Healthcare costs rise annually through wages, consumables, technology and rent. General practice has been underfunded for decades, forced to absorb those increases while doing more with less. Without structural reform, “free” could quickly become unsustainable.

And once a service is “free”, it becomes politically untouchable. If funding fails to keep up, quality inevitably suffers. Practices can’t adjust fees to survive, so they reduce services, freeze hiring or limit enrolments. The result is a system more dependent and less resilient.

Sweden’s health system shows that low-cost care can work, but only when underpinned by deep resourcing, strong planning and a robust workforce strategy. New Zealand doesn’t yet have that foundation.

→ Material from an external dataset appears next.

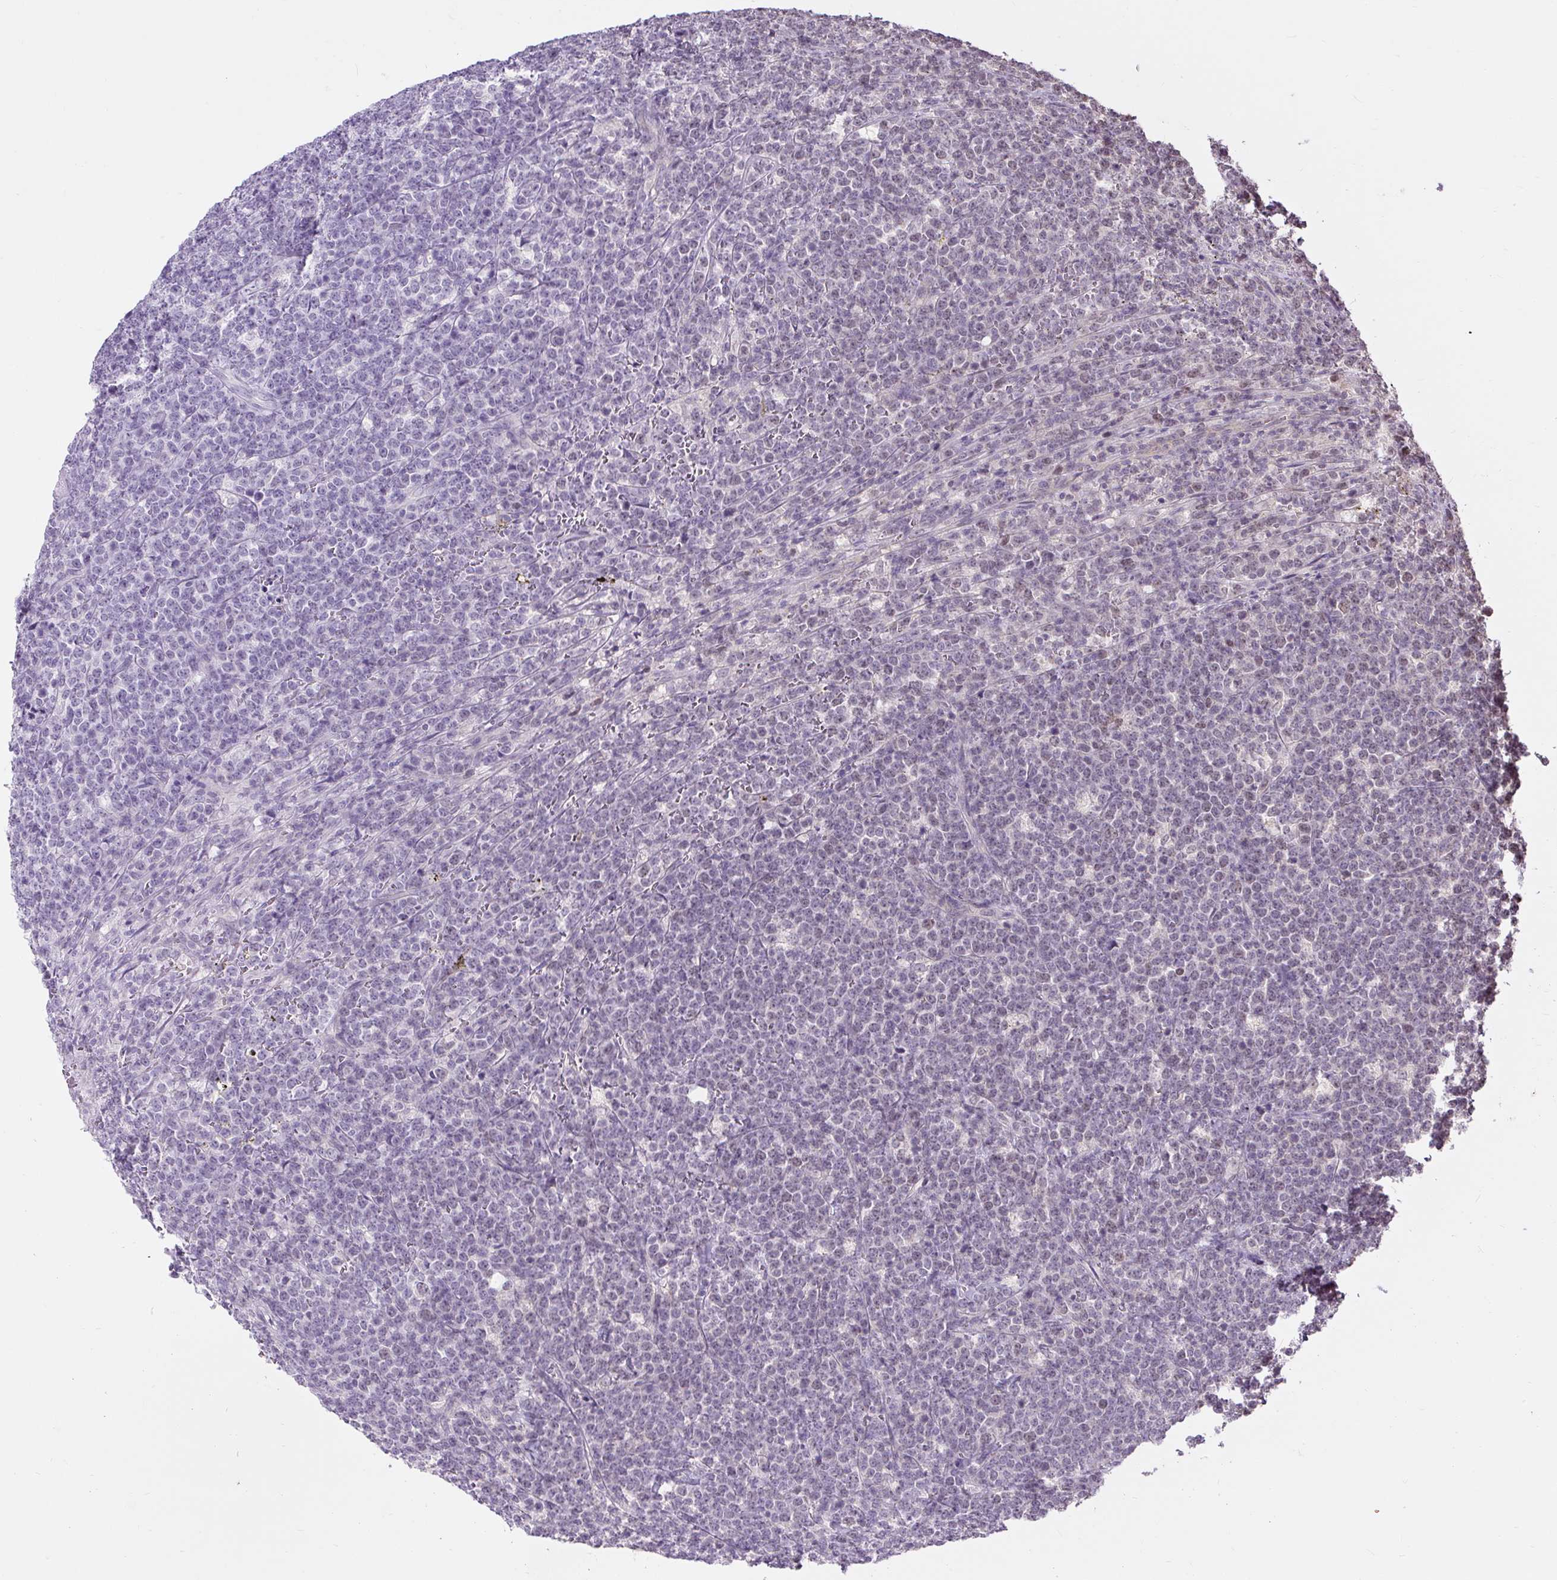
{"staining": {"intensity": "weak", "quantity": "25%-75%", "location": "nuclear"}, "tissue": "lymphoma", "cell_type": "Tumor cells", "image_type": "cancer", "snomed": [{"axis": "morphology", "description": "Malignant lymphoma, non-Hodgkin's type, High grade"}, {"axis": "topography", "description": "Small intestine"}, {"axis": "topography", "description": "Colon"}], "caption": "This image displays immunohistochemistry staining of lymphoma, with low weak nuclear positivity in about 25%-75% of tumor cells.", "gene": "RACGAP1", "patient": {"sex": "male", "age": 8}}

A stronger, fairer way forward

The answer isn’t to make more appointments free; it’s to make every interaction count. That means funding models that lighten the clinical load through AI-assisted workflows and digital triage, encourage team-based care so patients see the right clinician at the right time, reward prevention and outcomes rather than volume, and direct funding to where it’s needed most, supporting people and communities for whom cost remains a genuine barrier.

That starts with getting the basics right: free cervical screening by trained nurses, free cardiovascular and diabetes care led by advanced nursing specialists, and free immunisations and preventative care. These are the foundations of a healthier population – the right care, delivered early, by the right clinician.

Technology is already transforming what’s possible in healthcare. Smarter tools, better data and AI-driven insights can make care more accessible, efficient and human. Labour’s inclusion of AI and digital triage in its policy platform is a step in the right direction, but implementation is the hard part.

At Tend, we’ve seen both the potential and the challenge first-hand. We’re New Zealand’s largest implementer of AI in primary care, not by outsourcing it, but by building it ourselves. Our AI scribing tool, designed specifically for the New Zealand clinical environment, has already supported more than 125,000 consultations, both in person and online.

The value of AI isn’t in quick efficiency gains; it’s in creating sustainable workloads, improving documentation accuracy and freeing up clinicians to focus on care. AI doesn’t replace care; it rebalances it. But it’s not a magic switch. Implementing AI safely takes careful design, strong governance and true integration into clinical workflows. Technology should empower clinicians, not replace them.

If we want a sustainable future for healthcare, this is what it looks like: not “free”, but fair, thoughtful and enduring. The real measure of success shouldn’t be how many people see a GP, but how many stay well because they could access the right care early.

With the right investment and vision, New Zealand can build a fairer, more resilient health system, one that empowers clinicians, embraces technology and puts people at the centre. It’s encouraging to see both the current Government and the opposition continuing to prioritise and invest in primary care, recognising its critical role in improving health outcomes and equity.

The future of healthcare isn’t about doing more for free; it’s about designing smarter, more equitable care that delivers better outcomes for all New Zealanders.